The grandes vacances began in September, but Charlotte and Emily did not return home then as had been intended; all was well at Haworth, and there was no reason why they should. Madame Héger made a proposal that they should remain six months more, Charlotte as English teacher, and Emily to instruct some pupils in music; and they were to continue their studies and have board without payment, but they were offered no salary. These terms were at last accepted, and the sisters remained through the long vacances with a few boarders who were also there, and Charlotte, at least, was happy.
But a year later, when the rooms of the pensionnat were once more deserted, and Emily far away in the parsonage at Haworth, there can be no doubt that she became again subject to that melancholia which had previously been remarked in her when she was
at Miss Wooler’s. The excitement of her first sojourn at Brussels wore off, she found no novelty in the things she saw, and she was left to solitary reflection a great deal. But her melancholy began with herself. ‘My youth is leaving me,’ she said to Mary; ‘I can never do better than I have done, and I have done nothing yet,’ and she seemed at such times, according to this friend, ‘to think that most human beings were destined by the pressure of worldly interests to lose one faculty and feeling after another, till they went dead altogether. I hope I shall be put in my grave as soon as I’m dead; I don’t want to walk about so,’ she added. Mary advised her to go home or elsewhere, when she was in this state, for the sake of change, and Charlotte thanked her for the advice, but did not take it.

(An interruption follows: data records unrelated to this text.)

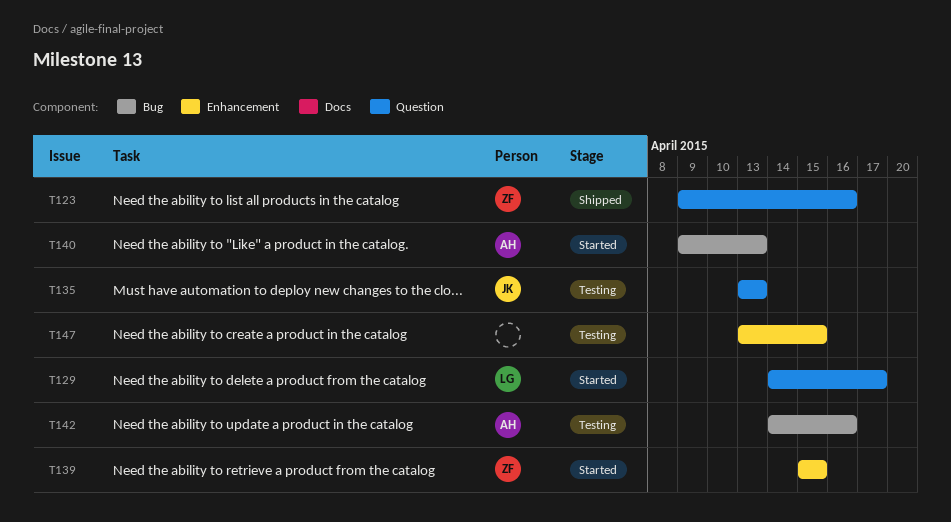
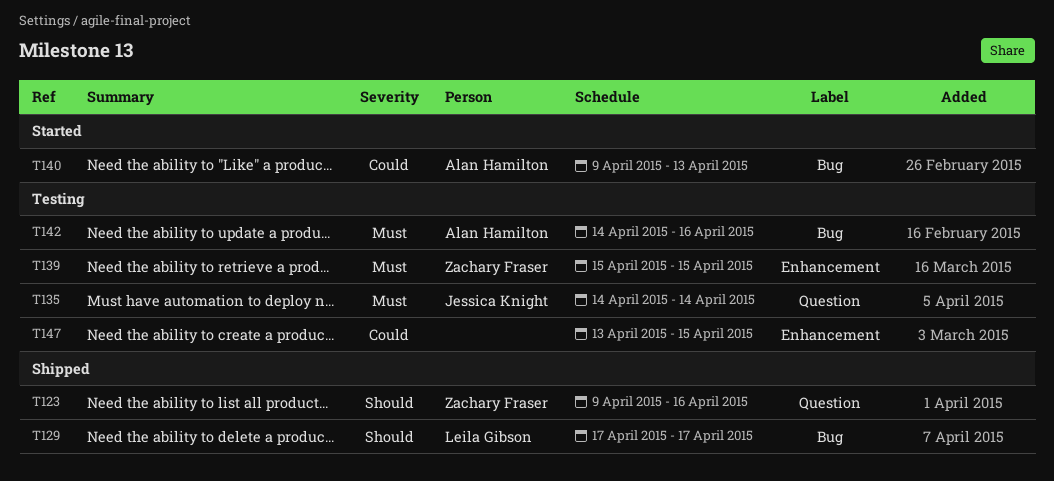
T129, status: Started -> Shipped
T129, label: Question -> Bug
T129, start: Apr 14 -> Apr 17
T135, start: Apr 13 -> Apr 14
T135, due: Apr 13 -> Apr 14
T139, status: Started -> Testing

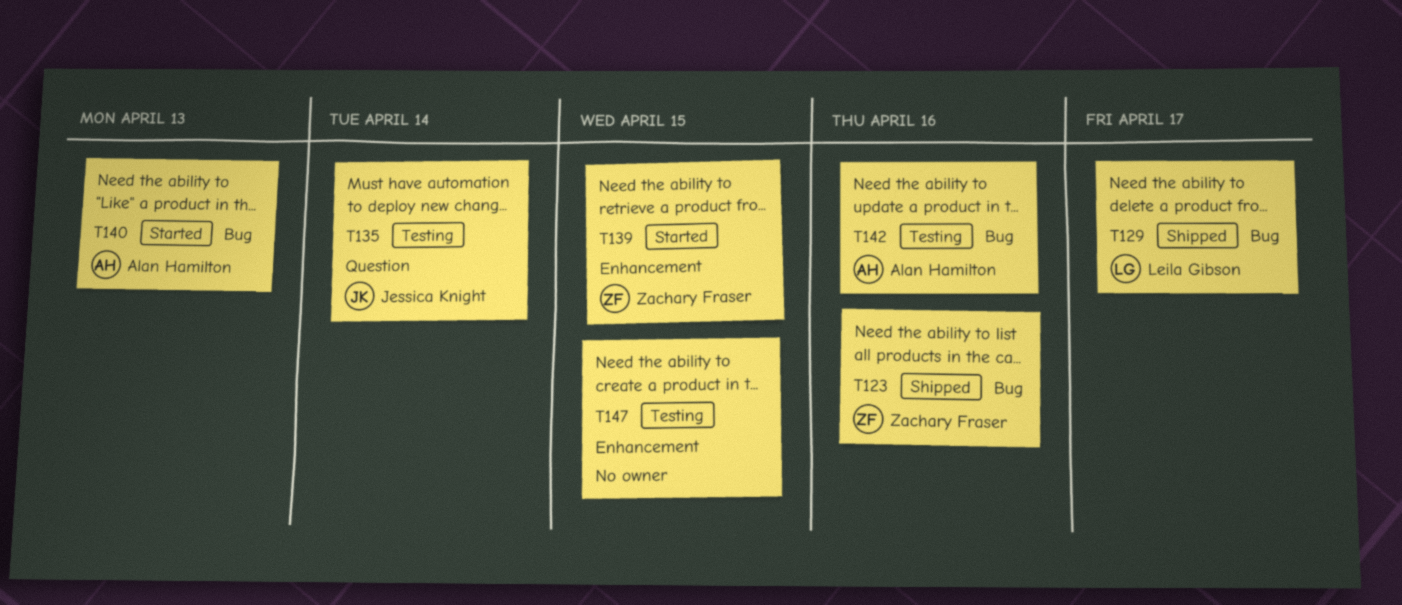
T123, label: Question -> Bug
T139, status: Testing -> Started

‘That vacation! Shall I ever forget it? I think not,’ says Lucy Snowe…. ‘My heart almost died within me; miserable longings strained its cords. How long were the September days! How silent, how lifeless! How vast and void seemed the desolate premises! How gloomy the forsaken garden, — grey now with the dust of a town summer departed!’ To Lucy Snowe the future gave no promise of comfort; and a sorrowful indifference to existence often pressed upon her, — a ‘despairing resignation to reach betimes the end of all things earthly.’ She found the future but a hopeless desert: ‘tawny sands, with no green fields, no palm-tree, no well in view.’ And these were the thoughts, too, that oppressed Charlotte Brontë in Brussels and sorely weighed her down. It was in one of these fits of depression, overcome with melancholy, that she found consolation in the confessional, when she poured her tale of solitary sorrow into the ear of a priest — a Père Silas, like him in ‘Villette,’ who spoke of peace and hope to Lucy Snowe.